Wednesday, 28 February 2018

Bertie lies on a blanket ...

... in front of the calor gas fire in the hall which is boosting the warmth in the cottage.  If he gets any closer he'll scorch his fur.

The "Beast from the East" - it's Siberian winds much tamed this far south - is sending snow flurries across the garden and the under floor heating is struggling. 

Yesterday, with even colder temperatures and in brilliant sunshine, I mowed one of  our grassy banks. Huffing and puffing backwards and forwards I was tempted to remove (but resisted) one of my many layers. Today, however, a leaden grey sky keeps us firmly indoors.

Watching the snow begin to settle I decide a Leclerc's shopping trip is required. Better now, while I can still get the merc up the chemin rural behind us. The supermarket car park is virtually empty and the few of us who've braved the weather scuttle in and out of the automatic doors, shoulders hunched and faces lowered against the sting of the driving snow.

Before I set out, Tod tells me that tomorrow is due to be worse in the UK according to the meteorologists and he asks me gloomily if I've checked our forecast.  I'm somewhat surprised to read our temperature here by late morning will be fourteen degrees celsius. With sunshine.

Much encouraged, I find myself standing in front of the seeds display in Leclerc's and buying packets of cosmos, lavatera and California poppies .  Maybe this summer, during the weeks when the roses sulk, I will manage to fill our borders with a riot of colour to delight our guests.
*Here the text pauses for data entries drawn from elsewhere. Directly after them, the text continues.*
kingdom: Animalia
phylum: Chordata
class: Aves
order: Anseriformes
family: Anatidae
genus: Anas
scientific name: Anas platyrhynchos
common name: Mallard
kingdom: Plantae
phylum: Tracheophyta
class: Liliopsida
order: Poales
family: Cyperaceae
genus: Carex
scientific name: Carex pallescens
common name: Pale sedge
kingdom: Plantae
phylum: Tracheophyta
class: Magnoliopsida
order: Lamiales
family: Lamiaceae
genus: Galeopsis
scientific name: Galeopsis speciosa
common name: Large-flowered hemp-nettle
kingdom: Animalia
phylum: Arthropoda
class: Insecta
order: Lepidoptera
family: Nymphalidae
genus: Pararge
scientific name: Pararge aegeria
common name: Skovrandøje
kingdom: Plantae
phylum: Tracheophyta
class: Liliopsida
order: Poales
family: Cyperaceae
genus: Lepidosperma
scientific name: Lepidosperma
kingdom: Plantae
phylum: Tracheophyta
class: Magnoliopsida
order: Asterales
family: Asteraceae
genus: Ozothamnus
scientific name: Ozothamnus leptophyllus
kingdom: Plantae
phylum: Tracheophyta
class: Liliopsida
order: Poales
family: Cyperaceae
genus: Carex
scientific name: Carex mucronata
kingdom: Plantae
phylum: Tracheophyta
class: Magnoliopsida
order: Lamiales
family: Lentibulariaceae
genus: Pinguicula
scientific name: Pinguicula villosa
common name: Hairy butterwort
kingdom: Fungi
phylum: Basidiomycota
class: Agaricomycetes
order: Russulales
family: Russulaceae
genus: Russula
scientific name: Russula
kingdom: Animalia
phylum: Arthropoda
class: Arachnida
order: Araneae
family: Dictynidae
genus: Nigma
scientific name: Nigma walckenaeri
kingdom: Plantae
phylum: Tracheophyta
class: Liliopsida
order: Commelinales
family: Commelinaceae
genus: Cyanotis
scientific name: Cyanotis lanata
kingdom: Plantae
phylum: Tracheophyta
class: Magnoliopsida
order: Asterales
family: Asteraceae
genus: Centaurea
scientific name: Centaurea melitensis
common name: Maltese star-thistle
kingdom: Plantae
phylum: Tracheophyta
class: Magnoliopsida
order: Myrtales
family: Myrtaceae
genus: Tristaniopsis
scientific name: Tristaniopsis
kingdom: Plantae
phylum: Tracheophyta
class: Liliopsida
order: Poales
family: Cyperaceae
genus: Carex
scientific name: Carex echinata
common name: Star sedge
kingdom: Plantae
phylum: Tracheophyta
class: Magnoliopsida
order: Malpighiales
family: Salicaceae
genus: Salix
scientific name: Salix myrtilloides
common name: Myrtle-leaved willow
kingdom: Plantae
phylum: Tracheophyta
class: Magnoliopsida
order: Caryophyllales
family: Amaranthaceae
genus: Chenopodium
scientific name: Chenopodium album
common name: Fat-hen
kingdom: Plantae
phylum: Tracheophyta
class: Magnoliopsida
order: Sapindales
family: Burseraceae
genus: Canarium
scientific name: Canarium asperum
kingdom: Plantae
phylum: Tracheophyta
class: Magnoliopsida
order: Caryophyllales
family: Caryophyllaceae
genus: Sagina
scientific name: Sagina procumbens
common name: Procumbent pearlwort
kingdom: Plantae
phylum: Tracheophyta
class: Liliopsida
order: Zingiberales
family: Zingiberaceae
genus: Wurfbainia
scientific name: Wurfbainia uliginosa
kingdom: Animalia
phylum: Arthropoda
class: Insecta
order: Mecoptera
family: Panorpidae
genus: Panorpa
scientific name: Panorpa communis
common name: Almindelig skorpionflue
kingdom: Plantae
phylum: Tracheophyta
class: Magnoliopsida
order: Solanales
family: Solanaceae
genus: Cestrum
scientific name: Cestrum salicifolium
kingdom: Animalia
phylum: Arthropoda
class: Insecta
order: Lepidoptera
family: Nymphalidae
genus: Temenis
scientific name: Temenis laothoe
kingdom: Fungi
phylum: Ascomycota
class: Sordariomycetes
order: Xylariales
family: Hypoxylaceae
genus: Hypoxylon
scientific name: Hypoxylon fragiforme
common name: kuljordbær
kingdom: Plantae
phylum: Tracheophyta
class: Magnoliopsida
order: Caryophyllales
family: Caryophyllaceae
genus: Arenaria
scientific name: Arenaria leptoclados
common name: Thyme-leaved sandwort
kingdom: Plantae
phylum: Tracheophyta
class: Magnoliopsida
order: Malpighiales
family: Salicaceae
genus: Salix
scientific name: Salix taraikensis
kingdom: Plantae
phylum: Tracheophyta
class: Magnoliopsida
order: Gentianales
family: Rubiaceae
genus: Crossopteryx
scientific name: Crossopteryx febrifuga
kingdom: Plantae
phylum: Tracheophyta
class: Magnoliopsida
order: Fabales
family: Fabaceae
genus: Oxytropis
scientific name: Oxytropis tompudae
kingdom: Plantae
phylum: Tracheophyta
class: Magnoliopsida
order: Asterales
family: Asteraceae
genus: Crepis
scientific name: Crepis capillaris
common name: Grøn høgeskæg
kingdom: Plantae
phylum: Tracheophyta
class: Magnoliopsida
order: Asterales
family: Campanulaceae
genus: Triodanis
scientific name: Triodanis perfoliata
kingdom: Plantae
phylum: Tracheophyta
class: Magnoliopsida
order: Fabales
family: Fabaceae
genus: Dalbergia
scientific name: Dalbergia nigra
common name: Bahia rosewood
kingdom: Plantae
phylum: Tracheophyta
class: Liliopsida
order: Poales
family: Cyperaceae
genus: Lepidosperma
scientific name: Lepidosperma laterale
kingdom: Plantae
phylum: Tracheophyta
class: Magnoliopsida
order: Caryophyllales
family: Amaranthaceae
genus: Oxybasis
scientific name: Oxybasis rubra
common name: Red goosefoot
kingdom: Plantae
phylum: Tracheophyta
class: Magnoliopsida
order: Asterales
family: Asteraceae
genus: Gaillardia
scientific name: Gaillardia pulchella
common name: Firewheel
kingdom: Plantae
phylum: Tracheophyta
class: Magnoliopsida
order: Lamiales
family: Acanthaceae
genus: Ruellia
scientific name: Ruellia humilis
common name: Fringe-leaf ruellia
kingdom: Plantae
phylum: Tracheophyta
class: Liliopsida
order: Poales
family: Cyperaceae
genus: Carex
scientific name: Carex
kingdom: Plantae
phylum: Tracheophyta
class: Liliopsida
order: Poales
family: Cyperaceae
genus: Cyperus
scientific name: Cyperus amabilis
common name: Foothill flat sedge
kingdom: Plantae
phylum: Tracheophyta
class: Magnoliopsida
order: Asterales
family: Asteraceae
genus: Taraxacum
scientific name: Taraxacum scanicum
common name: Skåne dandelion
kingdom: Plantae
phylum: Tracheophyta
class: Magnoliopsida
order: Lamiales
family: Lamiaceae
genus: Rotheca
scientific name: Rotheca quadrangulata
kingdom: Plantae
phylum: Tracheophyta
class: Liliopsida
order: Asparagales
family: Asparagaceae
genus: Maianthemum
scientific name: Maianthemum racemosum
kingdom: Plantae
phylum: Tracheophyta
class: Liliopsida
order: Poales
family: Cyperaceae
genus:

Now there's a heart-warming thought on this dank cold day.

Thursday, 1 February 2018


My father's parents came to live with us when I was eight.

Nana was small and brittle, always busy. Not comfortable with children, she used to buy our good behaviour with spoonfuls of honey. She wore an apron with a pocket in the front and it was here she carried her false teeth, only to be put in her mouth when visitors came to the door.

In her early twenties Mum had all her teeth taken out and was fitted with dentures.  She told me she had chalky teeth and was tired of going to the dentist on her own since early childhood. She had no mother and none of her many older siblings could be bothered to look after her.  So among the memories of my mother is one of a small pink plastic pot into which her dentures were popped at night.

This was the image I carried with me as I discussed with Dr M my brand new partial dentures which he had just placed in my mouth.  What did I do with them at night? He told me opinion is divided. In England, dentists suggest taking them out.  In France, dentists suggest to women that they always wear their dentures, so that their husbands are blissfully unaware their spouses are toothless.  Apparently there is no evidence either way as to which is better.

My mouth feels like it has an entire cutlery drawer in it.  I am assured things will improve.  In the meantime, I might just get myself an apron with a front pocket.